How to Tell What You Have
Run any domain through SSL Checker and look at the SAN list in the report. If you see:
- One or two specific hostnames (
example.com,www.example.com) — single-domain or basic two-name SAN. - A short list of specific hostnames — multi-domain SAN.
- An entry starting with
*(e.g.*.example.com) — wildcard. - A long list of unrelated hostnames — possibly a shared CDN certificate (Cloudflare, Fastly, AWS) where many customers share one cert. This is normal for sites behind those CDNs and isn't a problem.
The Recommendation
Most sites are best served by a basic SAN covering example.com and www.example.com — that's the default Let's Encrypt issues, and it's free.

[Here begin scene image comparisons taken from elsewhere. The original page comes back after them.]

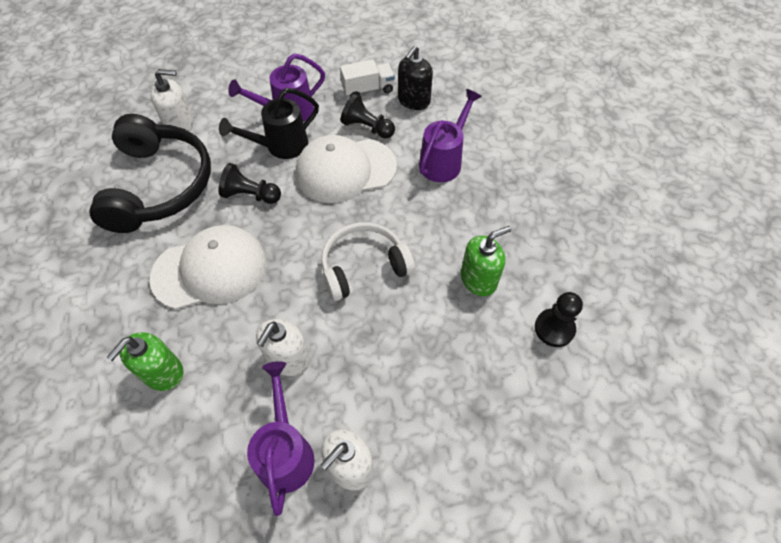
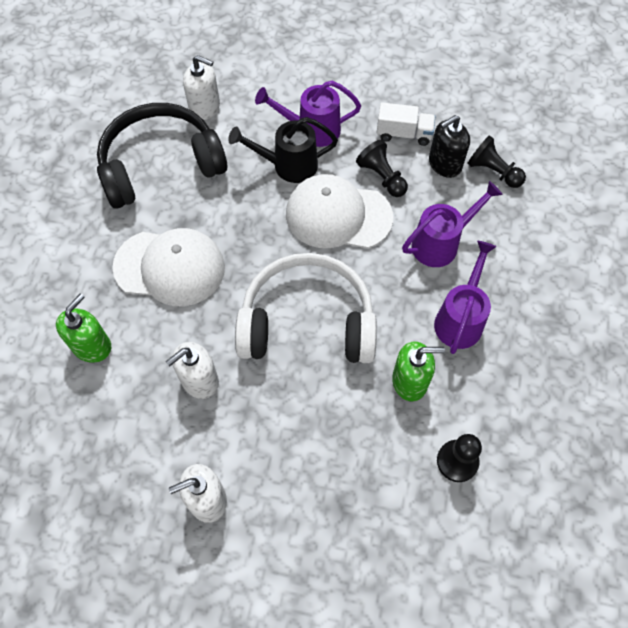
camera: 25 degrees right, 5 degrees up
(159, 185) = (160, 165): black headphones -> black headphones turned 135 degrees counterclockwise
(163, 372) = (92, 346): green soap dispenser -> green soap dispenser turned 150 degrees clockwise
(250, 195) = (237, 207): black pawn -> black pawn (493, 172)
(286, 451) = (161, 461): purple watering can -> purple watering can (460, 319)
(363, 266) = (307, 322): white headphones -> white headphones, size x1.52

If you have a small known set of subdomains, add them as SANs (still free, still one cert).
If you spin up subdomains regularly or run tenant subdomains in a SaaS, switch to a wildcard. Use Let's Encrypt with DNS-01 validation, keep the private key tightly held, and renew on schedule.
For high-security services or anything that must be isolated from the rest of your infrastructure, issue a dedicated single-domain certificate with its own keypair.
Whatever you pick, run a regular SSL Checker scan to confirm the cert covers the hostnames you actually serve and the chain is complete.